3. Unconfined Aquifer Test - Anisotropic unconfined aquifer#
The description and data for this example are taken from the aqtesolve website.
Lohman (1972) presented data from a constant-rate pumping test performed in an unconfined aquifer with delayed gravity response near Ione, Colorado. The thickness of the unconfined alluvium was 39.4 ft. The fully penetrating test well pumped at a rate of 1170 gallons-per-minute (gpm) for 4270 minutes.
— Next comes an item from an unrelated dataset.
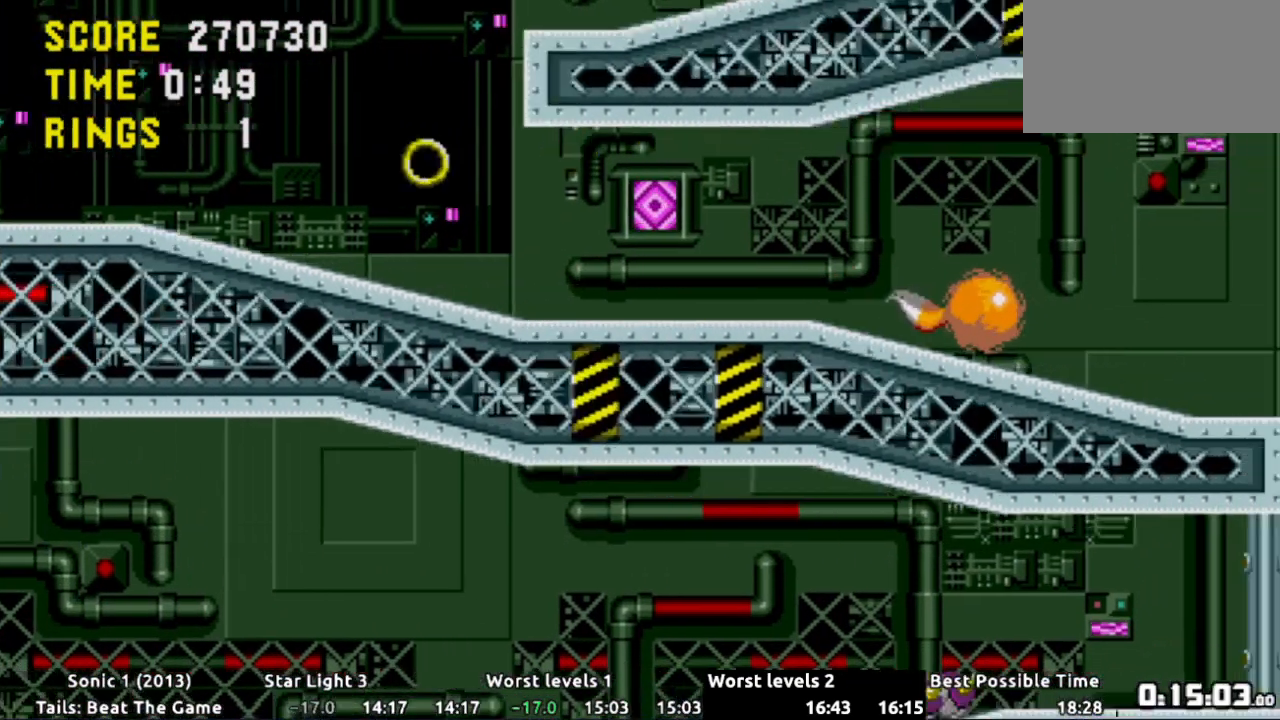
{"buttons": ["DPAD_DOWN"], "events": []}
The drawdown data were recorded in an observation well located 63 ft from the test well at a depth of 19.7 ft below the static water surface.
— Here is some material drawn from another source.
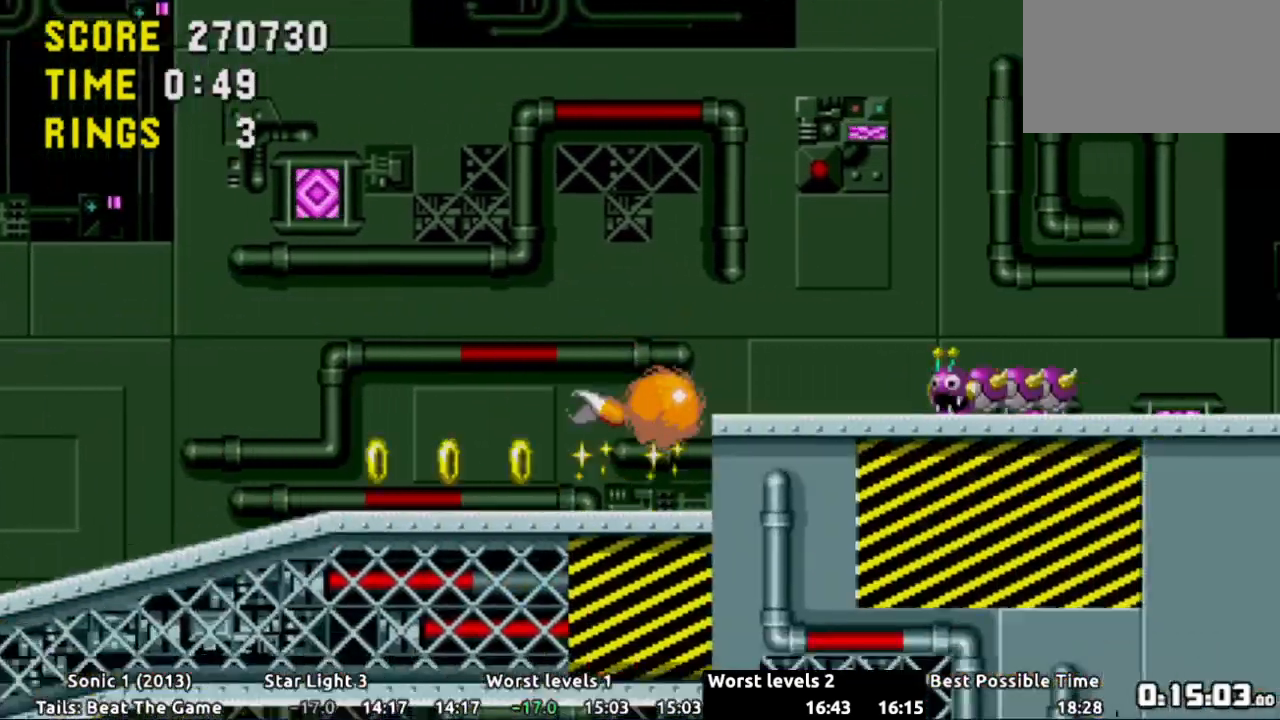
{"buttons": ["DPAD_RIGHT"], "events": [[200, "DPAD_DOWN", "up"], [283, "A", "down"], [316, "A", "up"], [333, "DPAD_RIGHT", "down"]]}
import matplotlib.pyplot as plt
import numpy as np
import pandas as pd
import ttim
# problem definition
H = 39.4 * 0.3048 # thickness [meters]
xw, yw = 0, 0 # location well
xp, yp = 63 * 0.3048, 0 # Location piezometer [meter]
Qw = 1170 * 5.45 # discharge well in [m3/d]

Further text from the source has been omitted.